_Problem:_ Rewrite the lines below, from the line containing "From the picture: where" through the end of the records, changing "closest" to "nearest" and leaving everything else as it stands.

_Given entries:_
________
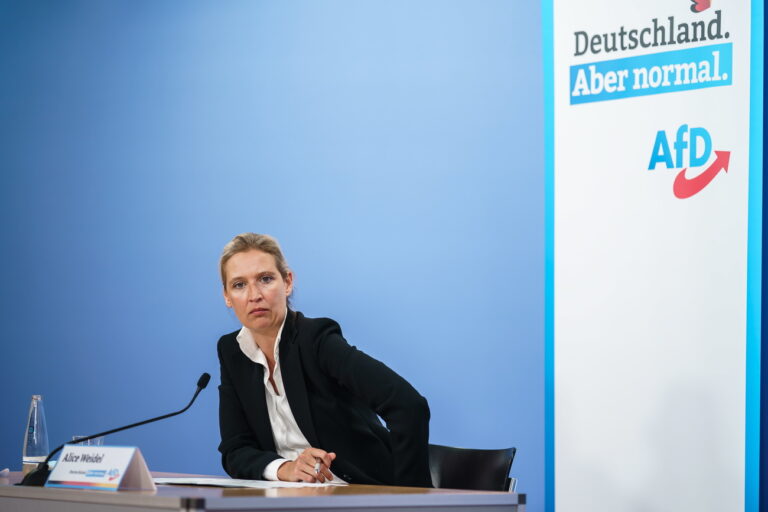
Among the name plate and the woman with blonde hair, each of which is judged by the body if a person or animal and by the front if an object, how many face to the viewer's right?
0

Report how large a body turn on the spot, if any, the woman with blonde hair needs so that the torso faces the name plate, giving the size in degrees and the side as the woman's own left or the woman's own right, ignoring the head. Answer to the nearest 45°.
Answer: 0° — they already face it

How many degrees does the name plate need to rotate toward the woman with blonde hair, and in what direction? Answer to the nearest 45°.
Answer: approximately 180°

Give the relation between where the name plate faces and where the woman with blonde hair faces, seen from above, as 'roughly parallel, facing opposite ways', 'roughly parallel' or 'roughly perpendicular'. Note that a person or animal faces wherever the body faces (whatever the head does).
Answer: roughly parallel

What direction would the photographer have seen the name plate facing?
facing the viewer and to the left of the viewer
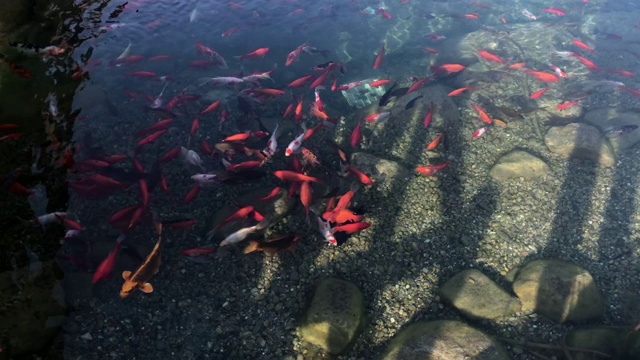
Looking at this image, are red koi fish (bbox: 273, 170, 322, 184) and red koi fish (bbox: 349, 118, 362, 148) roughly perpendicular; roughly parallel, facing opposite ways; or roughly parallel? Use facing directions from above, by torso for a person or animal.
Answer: roughly perpendicular

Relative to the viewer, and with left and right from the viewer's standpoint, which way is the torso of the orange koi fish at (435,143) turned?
facing the viewer and to the left of the viewer

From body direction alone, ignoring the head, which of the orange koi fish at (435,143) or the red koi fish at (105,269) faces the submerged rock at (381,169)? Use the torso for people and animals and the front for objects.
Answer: the orange koi fish

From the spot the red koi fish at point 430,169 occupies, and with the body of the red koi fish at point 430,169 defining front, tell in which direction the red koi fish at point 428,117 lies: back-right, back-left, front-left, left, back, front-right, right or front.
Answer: right

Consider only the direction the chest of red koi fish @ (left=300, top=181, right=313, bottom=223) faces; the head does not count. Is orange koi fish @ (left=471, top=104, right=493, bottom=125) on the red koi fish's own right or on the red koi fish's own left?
on the red koi fish's own right

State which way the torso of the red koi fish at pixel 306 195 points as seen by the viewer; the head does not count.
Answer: away from the camera

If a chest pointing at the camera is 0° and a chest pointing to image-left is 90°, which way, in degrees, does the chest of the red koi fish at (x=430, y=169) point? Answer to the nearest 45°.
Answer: approximately 90°

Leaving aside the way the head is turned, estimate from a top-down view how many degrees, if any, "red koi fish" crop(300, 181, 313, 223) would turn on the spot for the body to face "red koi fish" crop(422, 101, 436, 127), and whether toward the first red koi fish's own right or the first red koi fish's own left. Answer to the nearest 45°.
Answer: approximately 45° to the first red koi fish's own right
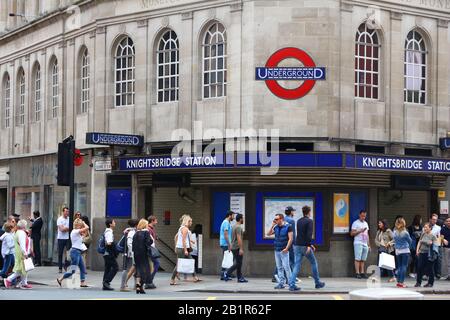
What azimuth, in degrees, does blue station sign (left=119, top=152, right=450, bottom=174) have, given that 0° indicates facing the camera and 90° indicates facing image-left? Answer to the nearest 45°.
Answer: approximately 0°

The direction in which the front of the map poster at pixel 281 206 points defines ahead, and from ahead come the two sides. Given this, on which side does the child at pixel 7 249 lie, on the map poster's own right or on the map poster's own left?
on the map poster's own right

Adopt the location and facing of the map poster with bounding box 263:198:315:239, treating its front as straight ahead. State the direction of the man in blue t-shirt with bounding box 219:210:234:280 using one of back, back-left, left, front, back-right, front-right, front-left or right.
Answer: front-right
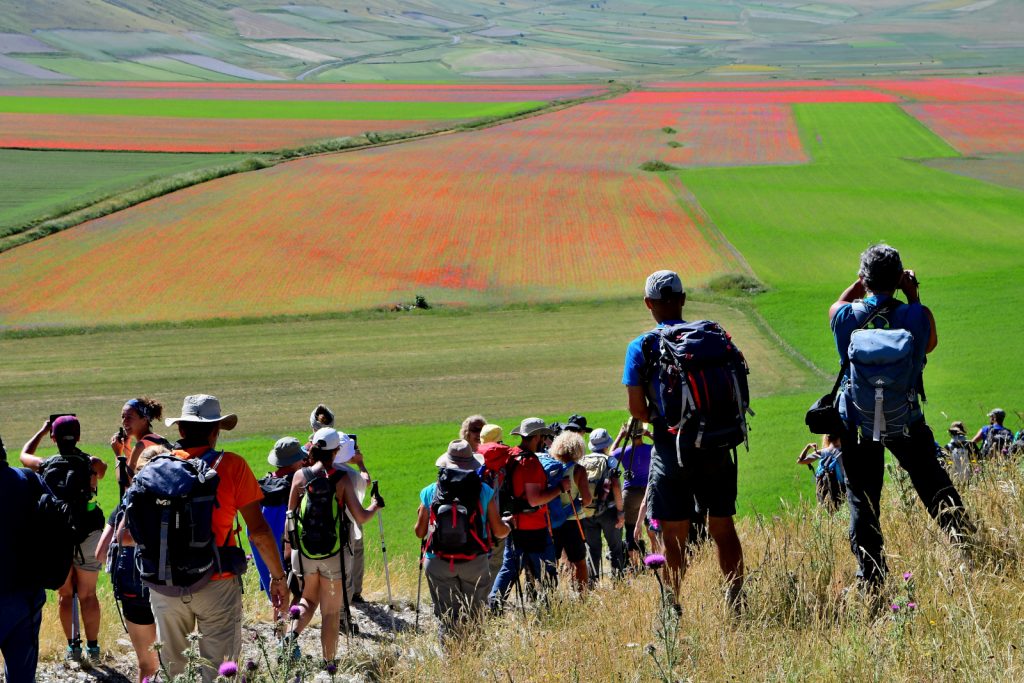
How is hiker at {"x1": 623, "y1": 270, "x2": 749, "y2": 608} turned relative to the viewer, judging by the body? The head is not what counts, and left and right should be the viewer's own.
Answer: facing away from the viewer and to the left of the viewer

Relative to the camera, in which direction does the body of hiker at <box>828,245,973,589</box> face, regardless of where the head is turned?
away from the camera

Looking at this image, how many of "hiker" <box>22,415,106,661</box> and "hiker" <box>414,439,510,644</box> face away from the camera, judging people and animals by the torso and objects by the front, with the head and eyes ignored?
2

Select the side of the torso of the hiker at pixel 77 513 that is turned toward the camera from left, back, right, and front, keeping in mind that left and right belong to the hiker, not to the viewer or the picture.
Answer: back

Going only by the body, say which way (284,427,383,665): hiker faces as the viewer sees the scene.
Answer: away from the camera

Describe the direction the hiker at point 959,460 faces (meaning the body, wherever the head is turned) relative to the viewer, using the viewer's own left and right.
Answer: facing away from the viewer

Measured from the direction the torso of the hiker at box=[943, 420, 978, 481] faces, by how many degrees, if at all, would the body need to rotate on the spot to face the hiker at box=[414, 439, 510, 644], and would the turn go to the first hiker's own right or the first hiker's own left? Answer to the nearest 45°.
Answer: approximately 135° to the first hiker's own left

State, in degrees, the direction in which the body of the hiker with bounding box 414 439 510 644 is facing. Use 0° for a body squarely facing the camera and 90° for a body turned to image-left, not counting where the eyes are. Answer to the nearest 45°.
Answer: approximately 180°
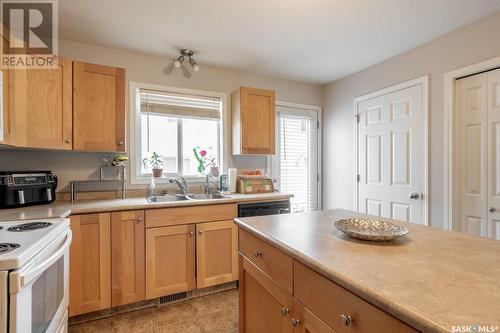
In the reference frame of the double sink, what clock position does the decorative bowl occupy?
The decorative bowl is roughly at 11 o'clock from the double sink.

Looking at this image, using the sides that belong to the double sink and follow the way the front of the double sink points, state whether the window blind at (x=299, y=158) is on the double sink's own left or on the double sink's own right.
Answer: on the double sink's own left

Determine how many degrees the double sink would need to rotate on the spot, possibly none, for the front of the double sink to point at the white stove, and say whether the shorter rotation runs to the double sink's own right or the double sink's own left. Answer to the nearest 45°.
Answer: approximately 45° to the double sink's own right

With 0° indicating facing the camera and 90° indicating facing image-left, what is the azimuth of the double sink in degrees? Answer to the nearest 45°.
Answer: approximately 0°

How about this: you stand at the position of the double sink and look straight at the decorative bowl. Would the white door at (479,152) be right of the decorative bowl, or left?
left

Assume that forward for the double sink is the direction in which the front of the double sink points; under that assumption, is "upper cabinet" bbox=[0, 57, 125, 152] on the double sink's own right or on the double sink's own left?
on the double sink's own right
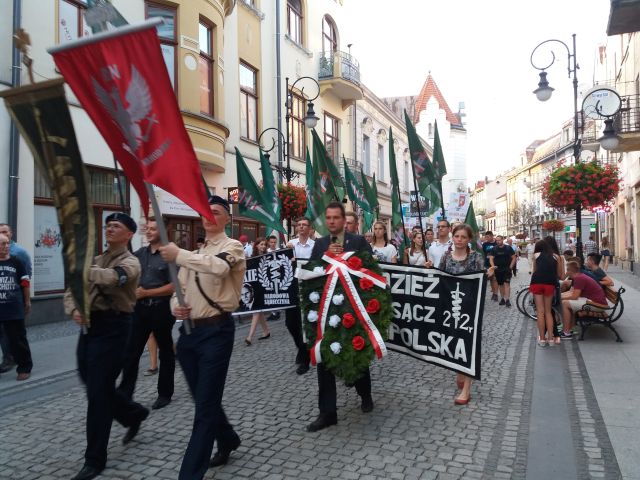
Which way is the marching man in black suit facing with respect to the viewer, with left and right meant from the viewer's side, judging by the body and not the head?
facing the viewer and to the left of the viewer

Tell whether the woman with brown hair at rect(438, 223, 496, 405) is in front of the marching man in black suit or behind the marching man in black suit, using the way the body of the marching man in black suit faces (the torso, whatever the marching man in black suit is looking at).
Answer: behind

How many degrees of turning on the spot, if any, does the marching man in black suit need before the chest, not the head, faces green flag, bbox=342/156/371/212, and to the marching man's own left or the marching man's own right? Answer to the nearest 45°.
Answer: approximately 135° to the marching man's own right

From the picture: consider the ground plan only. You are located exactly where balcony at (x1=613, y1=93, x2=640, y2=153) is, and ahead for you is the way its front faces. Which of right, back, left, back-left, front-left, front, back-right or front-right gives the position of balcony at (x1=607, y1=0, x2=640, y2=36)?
left

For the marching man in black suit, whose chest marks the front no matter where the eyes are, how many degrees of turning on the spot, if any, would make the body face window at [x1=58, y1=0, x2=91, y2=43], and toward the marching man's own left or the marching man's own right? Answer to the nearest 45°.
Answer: approximately 90° to the marching man's own right

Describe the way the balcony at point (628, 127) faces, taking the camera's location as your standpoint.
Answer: facing to the left of the viewer

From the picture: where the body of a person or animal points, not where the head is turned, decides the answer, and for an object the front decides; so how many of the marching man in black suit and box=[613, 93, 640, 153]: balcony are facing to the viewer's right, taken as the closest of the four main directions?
0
________
_Response area:_
From the picture: where the body of a person or animal points, not where the head is turned, decides the answer, and for an object the front decides; so how many of the marching man in black suit and box=[613, 93, 640, 153]: balcony are facing to the viewer's right, taken as the nearest of the four main directions?
0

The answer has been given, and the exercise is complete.